Con il riscaldamento globale e i conseguenti cambiamenti climatici, le zanzare trovano sempre più spazio per espandersi. Un nuovo studio pubblicato sul Journal of Climate Change and Health ha cercato di prevedere l’espansione degli habitat di nove diverse specie di zanzare portatrici di malattie. Il risultato? Nei prossimi anni, molti Paesi finora “tranquilli” potrebbero trovarsi invasi da questi insetti e dalle patologie che trasmettono.

Il modello sviluppato dal team del Los Alamos National Laboratory, in New Mexico, prefigura una situazione potenzialmente esplosiva nei prossimi decenni: l’aumento delle temperature porterà le nove specie studiate a espandere il loro areale o, nella migliore delle ipotesi, a spostarlo altrove.

Le zanzare prosperano al caldo e stanno già migrando verso aree che fino a ora erano troppo fredde per loro. Questa espansione le sta portando verso i Poli, mentre le zone equatoriali potrebbero diventare troppo calde per loro (sembra una buona notizia, ma una zona troppo calda per una zanzara lo è anche per gli umani che ci vivono).

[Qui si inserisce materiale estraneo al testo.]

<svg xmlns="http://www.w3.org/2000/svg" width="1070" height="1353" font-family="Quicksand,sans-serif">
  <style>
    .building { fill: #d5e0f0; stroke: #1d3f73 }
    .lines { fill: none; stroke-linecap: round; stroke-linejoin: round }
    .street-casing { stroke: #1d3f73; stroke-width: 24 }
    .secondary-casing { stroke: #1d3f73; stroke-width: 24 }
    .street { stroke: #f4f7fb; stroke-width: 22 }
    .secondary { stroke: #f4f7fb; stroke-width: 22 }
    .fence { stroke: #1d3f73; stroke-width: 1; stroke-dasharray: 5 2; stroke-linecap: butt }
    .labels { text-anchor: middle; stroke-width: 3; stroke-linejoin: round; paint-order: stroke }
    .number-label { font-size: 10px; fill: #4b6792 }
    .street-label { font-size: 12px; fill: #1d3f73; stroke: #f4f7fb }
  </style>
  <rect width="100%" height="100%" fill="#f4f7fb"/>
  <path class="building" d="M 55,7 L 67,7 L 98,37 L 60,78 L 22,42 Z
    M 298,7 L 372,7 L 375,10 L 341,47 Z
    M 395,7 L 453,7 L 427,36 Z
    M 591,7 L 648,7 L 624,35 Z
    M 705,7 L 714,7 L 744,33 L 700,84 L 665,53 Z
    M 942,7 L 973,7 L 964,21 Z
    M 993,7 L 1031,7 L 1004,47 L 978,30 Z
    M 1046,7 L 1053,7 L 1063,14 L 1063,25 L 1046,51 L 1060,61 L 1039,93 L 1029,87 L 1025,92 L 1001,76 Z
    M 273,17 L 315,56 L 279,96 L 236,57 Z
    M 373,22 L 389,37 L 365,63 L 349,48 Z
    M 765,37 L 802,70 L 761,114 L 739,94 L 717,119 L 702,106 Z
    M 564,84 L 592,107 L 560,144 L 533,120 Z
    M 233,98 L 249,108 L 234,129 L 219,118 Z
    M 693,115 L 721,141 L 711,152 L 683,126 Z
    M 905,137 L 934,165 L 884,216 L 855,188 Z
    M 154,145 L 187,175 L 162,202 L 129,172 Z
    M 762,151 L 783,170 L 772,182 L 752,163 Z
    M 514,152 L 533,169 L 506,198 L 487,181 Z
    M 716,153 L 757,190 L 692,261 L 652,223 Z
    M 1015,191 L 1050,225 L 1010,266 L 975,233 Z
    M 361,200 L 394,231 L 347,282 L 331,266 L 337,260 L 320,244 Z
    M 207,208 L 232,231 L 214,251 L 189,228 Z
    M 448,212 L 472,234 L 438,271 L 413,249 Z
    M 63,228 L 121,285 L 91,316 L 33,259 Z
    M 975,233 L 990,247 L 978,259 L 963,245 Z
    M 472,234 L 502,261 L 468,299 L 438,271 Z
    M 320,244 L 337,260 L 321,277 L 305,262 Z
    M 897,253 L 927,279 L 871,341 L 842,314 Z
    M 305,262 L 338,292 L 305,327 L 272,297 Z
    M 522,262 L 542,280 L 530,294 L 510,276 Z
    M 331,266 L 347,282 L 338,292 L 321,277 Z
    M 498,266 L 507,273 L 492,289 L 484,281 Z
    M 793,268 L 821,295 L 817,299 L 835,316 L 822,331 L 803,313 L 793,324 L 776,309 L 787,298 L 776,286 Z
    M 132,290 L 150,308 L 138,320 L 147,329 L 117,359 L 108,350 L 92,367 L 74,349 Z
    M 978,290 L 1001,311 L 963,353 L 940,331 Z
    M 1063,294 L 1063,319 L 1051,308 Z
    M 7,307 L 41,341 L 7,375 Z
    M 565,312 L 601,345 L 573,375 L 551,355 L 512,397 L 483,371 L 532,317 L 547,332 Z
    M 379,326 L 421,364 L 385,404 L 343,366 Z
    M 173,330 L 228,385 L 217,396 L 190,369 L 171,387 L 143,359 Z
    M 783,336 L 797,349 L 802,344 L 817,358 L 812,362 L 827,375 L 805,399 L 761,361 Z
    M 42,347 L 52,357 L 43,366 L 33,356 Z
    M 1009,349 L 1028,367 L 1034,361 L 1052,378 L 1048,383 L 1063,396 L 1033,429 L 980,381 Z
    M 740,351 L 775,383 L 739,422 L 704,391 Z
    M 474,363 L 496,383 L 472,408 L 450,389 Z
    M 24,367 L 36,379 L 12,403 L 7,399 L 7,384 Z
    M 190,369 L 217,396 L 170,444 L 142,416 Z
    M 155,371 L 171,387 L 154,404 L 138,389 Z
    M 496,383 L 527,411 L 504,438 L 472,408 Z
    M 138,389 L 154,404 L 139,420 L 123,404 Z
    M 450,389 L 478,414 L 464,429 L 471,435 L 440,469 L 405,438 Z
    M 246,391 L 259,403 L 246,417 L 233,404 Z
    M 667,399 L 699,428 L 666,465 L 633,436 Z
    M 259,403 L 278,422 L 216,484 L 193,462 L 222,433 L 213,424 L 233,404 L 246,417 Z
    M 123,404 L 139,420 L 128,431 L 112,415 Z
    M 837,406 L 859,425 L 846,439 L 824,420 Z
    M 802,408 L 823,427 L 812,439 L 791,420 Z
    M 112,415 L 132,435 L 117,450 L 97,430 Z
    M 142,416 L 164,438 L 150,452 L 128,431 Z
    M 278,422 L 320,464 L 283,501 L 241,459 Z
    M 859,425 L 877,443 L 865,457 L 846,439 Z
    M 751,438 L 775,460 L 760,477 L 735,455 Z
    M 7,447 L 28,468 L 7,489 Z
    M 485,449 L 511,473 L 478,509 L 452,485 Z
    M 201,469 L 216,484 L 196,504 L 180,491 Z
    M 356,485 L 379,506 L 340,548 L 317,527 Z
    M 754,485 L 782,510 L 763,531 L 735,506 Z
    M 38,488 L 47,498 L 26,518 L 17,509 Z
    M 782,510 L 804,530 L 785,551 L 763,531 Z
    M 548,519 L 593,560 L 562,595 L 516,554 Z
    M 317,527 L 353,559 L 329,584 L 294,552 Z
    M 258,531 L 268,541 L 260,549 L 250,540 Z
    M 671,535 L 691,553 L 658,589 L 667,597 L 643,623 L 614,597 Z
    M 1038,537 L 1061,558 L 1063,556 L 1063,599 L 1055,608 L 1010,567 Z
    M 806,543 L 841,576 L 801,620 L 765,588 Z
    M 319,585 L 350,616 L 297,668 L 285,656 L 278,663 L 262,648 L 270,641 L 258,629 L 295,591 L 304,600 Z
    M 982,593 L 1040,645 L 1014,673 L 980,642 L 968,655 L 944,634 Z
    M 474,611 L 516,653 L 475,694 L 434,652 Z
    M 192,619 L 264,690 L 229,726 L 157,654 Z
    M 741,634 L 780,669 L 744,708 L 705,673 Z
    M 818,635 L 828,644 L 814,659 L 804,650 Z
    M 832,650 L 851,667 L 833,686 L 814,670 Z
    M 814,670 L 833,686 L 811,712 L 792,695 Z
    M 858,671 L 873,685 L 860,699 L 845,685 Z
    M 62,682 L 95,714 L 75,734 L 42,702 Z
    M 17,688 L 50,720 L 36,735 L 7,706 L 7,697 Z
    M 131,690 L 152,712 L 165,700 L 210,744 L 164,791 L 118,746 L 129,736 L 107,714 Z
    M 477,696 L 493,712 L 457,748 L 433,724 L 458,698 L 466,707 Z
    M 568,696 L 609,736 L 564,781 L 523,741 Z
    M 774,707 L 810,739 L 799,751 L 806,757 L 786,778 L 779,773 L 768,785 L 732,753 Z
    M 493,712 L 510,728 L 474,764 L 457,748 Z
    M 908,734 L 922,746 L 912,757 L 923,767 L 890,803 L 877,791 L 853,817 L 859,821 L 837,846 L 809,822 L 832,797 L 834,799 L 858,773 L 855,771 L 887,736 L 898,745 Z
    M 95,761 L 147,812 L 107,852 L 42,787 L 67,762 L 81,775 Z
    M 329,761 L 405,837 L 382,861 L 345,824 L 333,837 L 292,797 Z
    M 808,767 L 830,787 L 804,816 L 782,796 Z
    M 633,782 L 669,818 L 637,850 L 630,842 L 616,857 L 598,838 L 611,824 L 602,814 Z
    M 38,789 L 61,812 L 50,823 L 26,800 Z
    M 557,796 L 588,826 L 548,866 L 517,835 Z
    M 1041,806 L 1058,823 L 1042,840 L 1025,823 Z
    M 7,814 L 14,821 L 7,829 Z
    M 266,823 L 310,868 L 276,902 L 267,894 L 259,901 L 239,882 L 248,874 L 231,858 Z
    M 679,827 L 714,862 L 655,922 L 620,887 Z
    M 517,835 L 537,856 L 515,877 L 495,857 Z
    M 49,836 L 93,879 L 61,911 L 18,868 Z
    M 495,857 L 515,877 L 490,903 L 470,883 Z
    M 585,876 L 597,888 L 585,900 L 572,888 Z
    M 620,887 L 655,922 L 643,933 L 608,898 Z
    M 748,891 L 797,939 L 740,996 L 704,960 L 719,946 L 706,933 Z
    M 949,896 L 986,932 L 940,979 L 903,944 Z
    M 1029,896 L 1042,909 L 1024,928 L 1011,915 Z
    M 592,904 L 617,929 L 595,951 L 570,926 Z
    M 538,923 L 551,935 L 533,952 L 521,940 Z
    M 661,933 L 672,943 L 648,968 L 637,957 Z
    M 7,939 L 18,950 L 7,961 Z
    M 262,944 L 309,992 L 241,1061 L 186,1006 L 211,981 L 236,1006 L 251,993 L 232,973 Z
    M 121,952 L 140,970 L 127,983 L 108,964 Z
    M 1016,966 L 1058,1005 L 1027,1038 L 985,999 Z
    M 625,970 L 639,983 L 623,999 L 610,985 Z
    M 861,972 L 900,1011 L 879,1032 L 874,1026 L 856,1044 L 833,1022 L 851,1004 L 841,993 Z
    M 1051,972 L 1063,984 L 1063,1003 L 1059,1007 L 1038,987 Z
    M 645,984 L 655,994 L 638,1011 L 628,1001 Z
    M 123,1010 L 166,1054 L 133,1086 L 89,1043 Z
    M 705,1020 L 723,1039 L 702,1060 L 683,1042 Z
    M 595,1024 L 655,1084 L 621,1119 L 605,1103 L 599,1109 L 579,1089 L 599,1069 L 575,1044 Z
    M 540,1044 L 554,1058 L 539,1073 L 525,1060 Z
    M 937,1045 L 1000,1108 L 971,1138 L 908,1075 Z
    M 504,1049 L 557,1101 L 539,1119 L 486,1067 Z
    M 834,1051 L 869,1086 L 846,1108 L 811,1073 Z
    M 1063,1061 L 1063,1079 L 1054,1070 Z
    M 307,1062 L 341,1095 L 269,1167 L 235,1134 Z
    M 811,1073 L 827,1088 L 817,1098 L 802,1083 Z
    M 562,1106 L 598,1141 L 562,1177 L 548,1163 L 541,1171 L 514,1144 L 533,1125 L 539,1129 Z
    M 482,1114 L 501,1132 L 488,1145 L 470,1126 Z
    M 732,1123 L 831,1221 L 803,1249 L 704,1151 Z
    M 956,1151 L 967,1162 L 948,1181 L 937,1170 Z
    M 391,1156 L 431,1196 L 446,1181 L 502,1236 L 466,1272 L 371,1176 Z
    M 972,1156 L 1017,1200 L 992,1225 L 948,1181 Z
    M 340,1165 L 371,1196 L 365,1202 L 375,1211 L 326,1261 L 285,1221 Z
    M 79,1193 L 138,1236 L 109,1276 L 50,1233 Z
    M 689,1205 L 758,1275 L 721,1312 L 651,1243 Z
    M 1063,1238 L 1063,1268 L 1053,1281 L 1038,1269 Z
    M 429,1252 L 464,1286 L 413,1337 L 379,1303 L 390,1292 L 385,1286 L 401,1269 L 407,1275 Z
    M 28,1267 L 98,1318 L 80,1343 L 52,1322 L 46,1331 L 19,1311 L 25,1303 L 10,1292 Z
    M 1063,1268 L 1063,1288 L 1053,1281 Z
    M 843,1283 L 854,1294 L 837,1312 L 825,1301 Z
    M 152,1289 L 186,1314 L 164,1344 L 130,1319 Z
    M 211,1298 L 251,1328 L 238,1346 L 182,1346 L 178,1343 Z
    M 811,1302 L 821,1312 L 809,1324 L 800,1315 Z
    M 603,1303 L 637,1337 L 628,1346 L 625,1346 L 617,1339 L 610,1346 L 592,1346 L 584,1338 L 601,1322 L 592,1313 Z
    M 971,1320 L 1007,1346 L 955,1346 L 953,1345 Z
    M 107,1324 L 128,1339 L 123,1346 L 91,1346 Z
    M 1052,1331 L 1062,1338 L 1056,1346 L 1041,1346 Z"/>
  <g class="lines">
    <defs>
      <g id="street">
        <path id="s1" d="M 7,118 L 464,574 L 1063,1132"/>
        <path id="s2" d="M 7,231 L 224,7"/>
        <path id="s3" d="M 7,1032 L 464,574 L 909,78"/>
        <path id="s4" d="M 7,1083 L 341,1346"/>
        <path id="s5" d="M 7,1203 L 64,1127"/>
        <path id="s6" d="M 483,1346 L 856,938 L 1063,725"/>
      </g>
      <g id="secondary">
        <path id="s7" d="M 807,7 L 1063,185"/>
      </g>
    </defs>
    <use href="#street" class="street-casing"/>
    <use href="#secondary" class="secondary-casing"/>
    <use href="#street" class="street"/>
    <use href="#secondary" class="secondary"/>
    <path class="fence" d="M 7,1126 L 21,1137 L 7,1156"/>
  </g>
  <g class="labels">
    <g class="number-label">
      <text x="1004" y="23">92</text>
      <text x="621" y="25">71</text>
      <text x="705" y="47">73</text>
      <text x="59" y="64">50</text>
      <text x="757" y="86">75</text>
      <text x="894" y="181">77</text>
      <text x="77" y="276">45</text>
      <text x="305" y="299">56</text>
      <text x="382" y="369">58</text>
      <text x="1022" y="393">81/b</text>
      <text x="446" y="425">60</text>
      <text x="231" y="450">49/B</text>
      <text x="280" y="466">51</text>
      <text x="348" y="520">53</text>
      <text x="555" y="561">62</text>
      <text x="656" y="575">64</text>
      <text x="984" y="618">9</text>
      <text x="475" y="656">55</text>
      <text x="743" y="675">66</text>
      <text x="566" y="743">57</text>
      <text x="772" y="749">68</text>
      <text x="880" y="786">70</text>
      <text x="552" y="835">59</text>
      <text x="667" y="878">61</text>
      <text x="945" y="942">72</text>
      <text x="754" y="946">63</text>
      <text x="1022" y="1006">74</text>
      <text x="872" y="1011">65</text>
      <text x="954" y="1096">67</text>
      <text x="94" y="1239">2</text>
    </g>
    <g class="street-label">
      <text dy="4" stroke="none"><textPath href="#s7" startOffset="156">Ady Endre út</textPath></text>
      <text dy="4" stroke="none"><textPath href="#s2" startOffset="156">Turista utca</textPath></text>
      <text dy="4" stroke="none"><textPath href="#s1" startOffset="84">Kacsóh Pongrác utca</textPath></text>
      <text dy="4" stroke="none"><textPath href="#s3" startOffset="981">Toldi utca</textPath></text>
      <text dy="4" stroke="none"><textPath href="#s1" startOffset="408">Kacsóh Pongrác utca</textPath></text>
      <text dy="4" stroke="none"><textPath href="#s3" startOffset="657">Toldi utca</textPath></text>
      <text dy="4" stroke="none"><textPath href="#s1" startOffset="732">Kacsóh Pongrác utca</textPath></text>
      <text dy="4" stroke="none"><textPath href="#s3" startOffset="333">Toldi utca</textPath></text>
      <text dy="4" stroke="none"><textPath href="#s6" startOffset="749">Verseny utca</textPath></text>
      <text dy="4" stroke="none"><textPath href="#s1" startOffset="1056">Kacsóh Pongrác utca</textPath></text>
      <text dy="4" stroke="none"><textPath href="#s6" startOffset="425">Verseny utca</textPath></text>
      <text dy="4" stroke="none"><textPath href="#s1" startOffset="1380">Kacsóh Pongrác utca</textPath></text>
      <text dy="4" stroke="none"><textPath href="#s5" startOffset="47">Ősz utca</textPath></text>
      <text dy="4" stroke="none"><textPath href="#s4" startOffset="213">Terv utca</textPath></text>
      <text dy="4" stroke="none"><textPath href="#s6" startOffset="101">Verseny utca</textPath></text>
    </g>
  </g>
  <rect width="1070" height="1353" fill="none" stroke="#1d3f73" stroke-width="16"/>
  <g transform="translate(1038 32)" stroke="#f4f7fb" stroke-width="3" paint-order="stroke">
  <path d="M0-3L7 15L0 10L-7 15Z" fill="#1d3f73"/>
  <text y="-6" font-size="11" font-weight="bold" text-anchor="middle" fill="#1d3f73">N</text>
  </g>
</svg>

Lo studio sulle nove specie, appartenenti ai generi più diffusi e pericolosi per la salute umana, Culex e Aedes, indica che sei di queste specie allargheranno il loro habitat, colonizzando nuove aree senza abbandonare quelle attuali. Due specie dovrebbero invece traslocare, spostandosi verso nord o sud, mentre in un solo caso l’habitat rimarrà sostanzialmente invariato.

Le malattie gravi trasmesse dalle zanzare, come la dengue, la chikungunya, la febbre West Nile e la Zika, rendono cruciale sapere dove vivranno questi insetti nei prossimi decenni per poter attuare efficaci misure di prevenzione.